Będący już na finiszu sezon publikacji wyników to dla inwestorów dobra okazja do zweryfikowania, czy spółki publikujące prognozy są bliżej czy dalej realizacji swoich planów finansowych. Sprawdziliśmy, które spółki mają szanse za zrealizowanie swoich zapowiedzi, a w których może być z tym problem.
Pozytywne zaskoczenia
Nie brakuje spółek, które po I półroczu mogą mieć powody do zadowolenia ze swoich tegorocznych dokonań, czego najlepszym przykładem jest PKP Cargo. Wynik EBITDA tego przewoźnika kolejowego wzrósł o 27 proc., do 423 mln zł, a wynik netto po skoku o 363 proc. sięgnął 90 mln zł. Motorem napędowym wyników jest przewóz węgla i kruszyw. Skokowa poprawa skłoniła zarząd PKP Cargo do korekty całorocznej prognozy wyników. Nowe szacunki zakładają, że w 2018 r. wynik EBITDA całej grupy sięgnie 904 mln zł wobec wcześniej planowanych 778,7 mln zł (podwyżka o 16,2 proc.). Jednostkowy zysk operacyjny spółki PKP Cargo ma sięgnąć 337,3 mln zł (podwyżka o 65 proc.), a jednostkowy zysk netto 269,9 mln zł (wzrost prognozy o 67,8 proc.).
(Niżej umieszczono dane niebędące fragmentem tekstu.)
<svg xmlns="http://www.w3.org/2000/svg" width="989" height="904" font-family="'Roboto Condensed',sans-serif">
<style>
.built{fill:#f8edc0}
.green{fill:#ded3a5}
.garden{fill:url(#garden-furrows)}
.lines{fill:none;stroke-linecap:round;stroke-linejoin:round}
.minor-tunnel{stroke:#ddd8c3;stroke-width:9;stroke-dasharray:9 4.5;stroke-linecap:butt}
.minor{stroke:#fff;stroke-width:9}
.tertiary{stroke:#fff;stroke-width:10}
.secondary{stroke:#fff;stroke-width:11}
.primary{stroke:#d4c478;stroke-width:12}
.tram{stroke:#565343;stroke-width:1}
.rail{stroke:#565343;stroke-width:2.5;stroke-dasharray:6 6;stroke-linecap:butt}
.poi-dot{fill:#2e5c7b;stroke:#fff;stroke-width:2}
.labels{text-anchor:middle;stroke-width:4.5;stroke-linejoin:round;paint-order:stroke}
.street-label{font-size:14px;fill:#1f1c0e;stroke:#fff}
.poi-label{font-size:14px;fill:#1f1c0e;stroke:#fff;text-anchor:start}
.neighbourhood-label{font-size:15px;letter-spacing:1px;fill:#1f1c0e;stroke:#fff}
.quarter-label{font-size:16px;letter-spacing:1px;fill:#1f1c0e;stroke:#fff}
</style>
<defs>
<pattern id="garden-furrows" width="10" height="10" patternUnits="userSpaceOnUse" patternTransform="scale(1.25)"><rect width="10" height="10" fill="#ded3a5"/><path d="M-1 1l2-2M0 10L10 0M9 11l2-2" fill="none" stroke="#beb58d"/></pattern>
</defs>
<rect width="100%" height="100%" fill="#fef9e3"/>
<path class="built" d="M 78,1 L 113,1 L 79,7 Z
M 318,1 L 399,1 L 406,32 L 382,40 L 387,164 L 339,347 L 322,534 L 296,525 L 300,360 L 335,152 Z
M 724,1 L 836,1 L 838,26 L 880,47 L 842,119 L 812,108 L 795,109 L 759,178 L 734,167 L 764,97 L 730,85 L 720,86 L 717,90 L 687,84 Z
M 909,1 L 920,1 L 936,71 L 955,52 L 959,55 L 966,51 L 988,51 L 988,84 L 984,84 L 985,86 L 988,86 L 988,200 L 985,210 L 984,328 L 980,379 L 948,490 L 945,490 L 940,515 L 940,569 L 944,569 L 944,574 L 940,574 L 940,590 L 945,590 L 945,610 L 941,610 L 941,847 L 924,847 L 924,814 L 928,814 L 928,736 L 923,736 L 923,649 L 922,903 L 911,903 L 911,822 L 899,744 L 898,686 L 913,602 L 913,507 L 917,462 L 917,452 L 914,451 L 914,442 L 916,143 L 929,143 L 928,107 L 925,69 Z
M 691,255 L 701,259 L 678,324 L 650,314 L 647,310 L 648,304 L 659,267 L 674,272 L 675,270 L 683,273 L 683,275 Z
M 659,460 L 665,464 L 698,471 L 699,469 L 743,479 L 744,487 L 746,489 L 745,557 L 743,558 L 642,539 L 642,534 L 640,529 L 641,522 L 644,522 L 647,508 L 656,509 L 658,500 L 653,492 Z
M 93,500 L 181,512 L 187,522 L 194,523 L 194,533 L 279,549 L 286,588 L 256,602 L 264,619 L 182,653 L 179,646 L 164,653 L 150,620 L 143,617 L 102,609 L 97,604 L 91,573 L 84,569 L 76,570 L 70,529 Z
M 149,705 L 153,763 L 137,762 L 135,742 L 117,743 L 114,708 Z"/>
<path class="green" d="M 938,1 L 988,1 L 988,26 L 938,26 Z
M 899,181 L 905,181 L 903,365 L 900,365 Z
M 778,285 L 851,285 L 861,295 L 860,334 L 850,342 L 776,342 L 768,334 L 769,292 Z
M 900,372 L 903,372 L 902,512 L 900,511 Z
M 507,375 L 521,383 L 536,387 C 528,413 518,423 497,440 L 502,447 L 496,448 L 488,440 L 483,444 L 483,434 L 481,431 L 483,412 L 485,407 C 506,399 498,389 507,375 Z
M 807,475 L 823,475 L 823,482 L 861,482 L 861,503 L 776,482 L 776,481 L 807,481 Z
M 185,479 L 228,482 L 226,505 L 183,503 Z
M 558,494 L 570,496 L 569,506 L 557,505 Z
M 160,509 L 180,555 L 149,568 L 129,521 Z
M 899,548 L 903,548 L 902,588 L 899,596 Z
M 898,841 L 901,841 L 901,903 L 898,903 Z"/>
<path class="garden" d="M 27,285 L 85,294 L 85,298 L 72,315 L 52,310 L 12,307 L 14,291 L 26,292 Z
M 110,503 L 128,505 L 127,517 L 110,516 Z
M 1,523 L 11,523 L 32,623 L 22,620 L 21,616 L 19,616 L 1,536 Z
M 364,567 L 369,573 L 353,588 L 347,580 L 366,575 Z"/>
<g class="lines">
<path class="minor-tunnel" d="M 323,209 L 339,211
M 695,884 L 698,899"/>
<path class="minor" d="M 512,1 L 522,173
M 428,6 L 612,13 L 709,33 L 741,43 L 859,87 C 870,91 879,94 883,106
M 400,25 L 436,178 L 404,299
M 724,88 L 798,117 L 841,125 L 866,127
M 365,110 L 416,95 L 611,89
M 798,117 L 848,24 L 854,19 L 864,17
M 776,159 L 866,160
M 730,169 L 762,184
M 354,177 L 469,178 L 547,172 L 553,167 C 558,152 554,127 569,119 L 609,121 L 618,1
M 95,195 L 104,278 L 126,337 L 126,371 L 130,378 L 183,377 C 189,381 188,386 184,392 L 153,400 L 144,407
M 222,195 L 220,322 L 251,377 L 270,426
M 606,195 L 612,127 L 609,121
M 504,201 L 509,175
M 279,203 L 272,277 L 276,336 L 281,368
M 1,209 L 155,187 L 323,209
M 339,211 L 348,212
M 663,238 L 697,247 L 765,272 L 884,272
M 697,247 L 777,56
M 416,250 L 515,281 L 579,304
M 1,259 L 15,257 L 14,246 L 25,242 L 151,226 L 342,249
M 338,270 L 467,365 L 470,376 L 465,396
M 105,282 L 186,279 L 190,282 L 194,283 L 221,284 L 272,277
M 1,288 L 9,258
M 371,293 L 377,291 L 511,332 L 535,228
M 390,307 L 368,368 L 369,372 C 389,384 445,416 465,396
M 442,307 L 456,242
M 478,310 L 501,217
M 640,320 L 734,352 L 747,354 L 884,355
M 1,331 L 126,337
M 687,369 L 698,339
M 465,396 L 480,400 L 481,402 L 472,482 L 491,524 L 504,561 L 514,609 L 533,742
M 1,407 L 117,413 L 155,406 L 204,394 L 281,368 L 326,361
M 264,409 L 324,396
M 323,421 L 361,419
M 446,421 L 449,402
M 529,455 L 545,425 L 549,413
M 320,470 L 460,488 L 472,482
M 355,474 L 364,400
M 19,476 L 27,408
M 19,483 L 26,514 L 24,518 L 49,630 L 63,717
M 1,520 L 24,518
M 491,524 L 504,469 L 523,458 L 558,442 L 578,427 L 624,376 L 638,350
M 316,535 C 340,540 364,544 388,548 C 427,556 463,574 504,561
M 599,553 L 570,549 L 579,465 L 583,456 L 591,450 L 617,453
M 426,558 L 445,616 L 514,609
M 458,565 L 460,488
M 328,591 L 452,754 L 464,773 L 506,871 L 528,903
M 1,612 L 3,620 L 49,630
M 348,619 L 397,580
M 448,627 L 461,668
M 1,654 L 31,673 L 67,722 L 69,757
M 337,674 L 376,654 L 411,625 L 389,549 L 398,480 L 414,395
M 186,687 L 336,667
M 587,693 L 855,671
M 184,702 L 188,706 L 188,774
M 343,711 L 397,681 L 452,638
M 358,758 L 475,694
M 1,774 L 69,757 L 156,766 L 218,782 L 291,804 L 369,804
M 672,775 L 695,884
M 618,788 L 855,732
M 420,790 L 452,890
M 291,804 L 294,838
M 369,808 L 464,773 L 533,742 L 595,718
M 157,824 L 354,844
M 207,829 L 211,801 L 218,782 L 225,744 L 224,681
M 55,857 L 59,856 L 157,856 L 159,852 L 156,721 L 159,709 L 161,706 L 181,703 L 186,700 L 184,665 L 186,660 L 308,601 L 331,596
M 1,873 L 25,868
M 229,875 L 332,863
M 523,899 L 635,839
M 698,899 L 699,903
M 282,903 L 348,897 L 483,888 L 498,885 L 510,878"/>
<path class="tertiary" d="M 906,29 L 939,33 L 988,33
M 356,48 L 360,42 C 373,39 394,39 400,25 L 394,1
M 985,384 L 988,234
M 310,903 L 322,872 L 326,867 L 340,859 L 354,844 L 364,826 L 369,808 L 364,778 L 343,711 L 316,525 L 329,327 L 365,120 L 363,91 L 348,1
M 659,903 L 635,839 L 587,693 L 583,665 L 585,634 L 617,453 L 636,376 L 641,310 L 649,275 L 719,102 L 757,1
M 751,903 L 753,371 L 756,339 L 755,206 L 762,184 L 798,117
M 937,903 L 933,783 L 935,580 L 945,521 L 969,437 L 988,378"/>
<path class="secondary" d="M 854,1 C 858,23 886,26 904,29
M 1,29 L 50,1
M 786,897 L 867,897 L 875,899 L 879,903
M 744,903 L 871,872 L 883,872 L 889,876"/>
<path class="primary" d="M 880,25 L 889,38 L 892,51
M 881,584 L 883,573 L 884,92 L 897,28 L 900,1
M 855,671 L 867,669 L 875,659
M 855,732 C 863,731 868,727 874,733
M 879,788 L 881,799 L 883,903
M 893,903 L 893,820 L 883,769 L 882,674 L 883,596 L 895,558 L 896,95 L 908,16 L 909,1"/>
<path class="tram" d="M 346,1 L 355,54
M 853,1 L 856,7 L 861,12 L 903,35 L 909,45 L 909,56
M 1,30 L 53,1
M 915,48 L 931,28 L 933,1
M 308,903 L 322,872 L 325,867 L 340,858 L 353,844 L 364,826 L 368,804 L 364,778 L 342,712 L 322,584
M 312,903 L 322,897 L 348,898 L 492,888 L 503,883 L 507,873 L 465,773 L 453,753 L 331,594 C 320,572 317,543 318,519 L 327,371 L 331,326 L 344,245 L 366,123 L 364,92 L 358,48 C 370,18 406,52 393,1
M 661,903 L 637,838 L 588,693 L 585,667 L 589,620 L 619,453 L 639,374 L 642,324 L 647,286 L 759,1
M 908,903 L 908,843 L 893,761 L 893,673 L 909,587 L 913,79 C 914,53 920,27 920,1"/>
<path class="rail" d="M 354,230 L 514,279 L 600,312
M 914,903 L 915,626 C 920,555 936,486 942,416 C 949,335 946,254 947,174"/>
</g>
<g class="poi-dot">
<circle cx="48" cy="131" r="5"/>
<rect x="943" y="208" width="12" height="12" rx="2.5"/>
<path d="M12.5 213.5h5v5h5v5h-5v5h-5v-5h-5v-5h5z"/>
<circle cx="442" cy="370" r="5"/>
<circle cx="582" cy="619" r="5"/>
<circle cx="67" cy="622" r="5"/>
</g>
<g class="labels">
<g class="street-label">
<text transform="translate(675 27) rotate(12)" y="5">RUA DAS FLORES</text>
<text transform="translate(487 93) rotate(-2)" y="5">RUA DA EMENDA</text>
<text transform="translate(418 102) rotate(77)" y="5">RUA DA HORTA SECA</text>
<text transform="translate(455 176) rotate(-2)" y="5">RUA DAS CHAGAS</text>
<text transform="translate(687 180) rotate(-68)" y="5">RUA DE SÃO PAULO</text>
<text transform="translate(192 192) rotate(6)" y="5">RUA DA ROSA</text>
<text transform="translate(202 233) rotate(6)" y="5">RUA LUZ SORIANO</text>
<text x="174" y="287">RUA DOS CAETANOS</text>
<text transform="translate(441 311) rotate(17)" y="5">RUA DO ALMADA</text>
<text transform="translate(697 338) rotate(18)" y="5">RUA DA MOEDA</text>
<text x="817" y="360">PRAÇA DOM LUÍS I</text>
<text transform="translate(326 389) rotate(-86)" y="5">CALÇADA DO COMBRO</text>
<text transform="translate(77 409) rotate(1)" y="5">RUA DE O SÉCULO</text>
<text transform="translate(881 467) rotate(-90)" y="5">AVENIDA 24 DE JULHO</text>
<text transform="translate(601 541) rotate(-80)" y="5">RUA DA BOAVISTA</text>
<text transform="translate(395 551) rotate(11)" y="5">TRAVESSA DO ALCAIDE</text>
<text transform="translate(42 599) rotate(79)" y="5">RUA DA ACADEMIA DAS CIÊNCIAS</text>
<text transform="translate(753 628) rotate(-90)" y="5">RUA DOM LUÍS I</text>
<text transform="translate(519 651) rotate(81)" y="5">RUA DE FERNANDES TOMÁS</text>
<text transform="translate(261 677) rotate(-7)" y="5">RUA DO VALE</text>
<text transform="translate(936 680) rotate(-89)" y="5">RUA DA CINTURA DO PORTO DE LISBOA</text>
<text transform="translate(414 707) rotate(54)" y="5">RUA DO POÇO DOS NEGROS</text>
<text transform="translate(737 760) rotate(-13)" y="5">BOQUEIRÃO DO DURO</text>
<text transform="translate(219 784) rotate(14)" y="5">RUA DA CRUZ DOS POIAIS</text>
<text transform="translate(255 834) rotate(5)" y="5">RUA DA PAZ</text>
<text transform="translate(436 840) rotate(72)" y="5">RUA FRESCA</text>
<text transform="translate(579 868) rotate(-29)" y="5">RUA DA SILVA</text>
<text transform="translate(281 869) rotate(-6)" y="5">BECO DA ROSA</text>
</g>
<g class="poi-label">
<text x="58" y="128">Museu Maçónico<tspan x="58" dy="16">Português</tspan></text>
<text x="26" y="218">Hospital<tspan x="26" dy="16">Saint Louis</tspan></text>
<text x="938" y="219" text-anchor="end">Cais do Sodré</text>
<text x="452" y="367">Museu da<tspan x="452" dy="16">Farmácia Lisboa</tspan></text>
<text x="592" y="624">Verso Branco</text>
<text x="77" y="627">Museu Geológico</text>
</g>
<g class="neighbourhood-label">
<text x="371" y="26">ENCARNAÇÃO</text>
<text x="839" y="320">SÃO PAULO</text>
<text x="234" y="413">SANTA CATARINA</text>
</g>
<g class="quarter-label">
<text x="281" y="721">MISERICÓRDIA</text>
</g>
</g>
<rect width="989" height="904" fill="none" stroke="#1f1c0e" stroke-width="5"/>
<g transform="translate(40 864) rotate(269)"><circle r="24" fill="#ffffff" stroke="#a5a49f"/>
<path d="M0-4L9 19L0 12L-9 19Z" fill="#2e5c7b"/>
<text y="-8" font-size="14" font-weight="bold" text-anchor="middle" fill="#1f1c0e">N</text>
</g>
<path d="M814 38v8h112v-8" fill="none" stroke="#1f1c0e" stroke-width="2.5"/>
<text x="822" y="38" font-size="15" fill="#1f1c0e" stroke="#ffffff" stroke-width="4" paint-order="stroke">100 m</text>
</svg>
W przypadku Mangaty tegoroczny plan, jeśli chodzi o „wykonanie" zysku netto po udanym I półroczu, sięgnął 61 proc. – Podtrzymujemy prognozę mówiącą o wypracowaniu 51,4 mln zł zysku netto w całym 2018 r. Jeśli chodzi o popyt i sprzedaż, nie wyobrażam sobie, by miało się stać coś negatywnego do końca roku – ocenił Leszek Jurasz, prezes Mangaty przy okazji publikacji wyników za I półrocze. Głównym wyzwaniem są jednak rosnące koszty. – Jeśli chodzi o 2019 r., będziemy pod presją kosztów pracy, jesteśmy też przed negocjacjami zakupu energii na 2019 r. Chcielibyśmy jako grupa dalej poprawiać wyniki, choć może być ciężko powtórzyć tempo wzrostu – dodał. Przedstawiona w kwietniu prognoza zakłada wypracowanie przez spółkę w 2018 roku 51,4 mln zł zysku netto, 98,3 mln zł EBITDA i 694,4 mln zł przychodów.
Spore szanse na zrealizowanie planu ma Apator. Producent urządzeń pomiarowych celuje w osiągnięcie 65–70 mln zł zysku netto i po dwóch kwartałach jest na dobrej drodze do osiągnięcia założonych celów. W I półroczu Apator wypracował 396 mln zł przychodów ze sprzedaży, czyli o 14 proc. mniej niż w analogicznym okresie poprzedniego roku. Jednak dzięki wyraźnej poprawie rentowności, będącej w głównej mierze efektem poprawy sprzedaży wysokomarżowych produktów i oszczędności po stronie kosztów, czysty zarobek zwiększył się rok do roku o prawie 25 proc., osiągając 36,7 mln zł. Mając na uwadze rezultaty z I półrocza zarząd podtrzymał tegoroczne prognozy finansowe zakładające osiągnięcie przez grupę zysku netto w przedziale 65–70 mln zł oraz przychodów na poziomie 850–880 mln zł.
– Po I półroczu nie widzimy powodów, aby w jakikolwiek sposób korygować prognozy zarówno po stronie przychodów, jak i wyniku netto. Przychody są zrealizowane w 45 proc., a zysk netto jest powyżej 50 proc. Portfel zleceń, który wygląda korzystnie, gwarantuje nam osiągnięcie tych zakładanych wcześniej wyników – poinformował niedawno Mirosław Klepacki, prezes Apatora.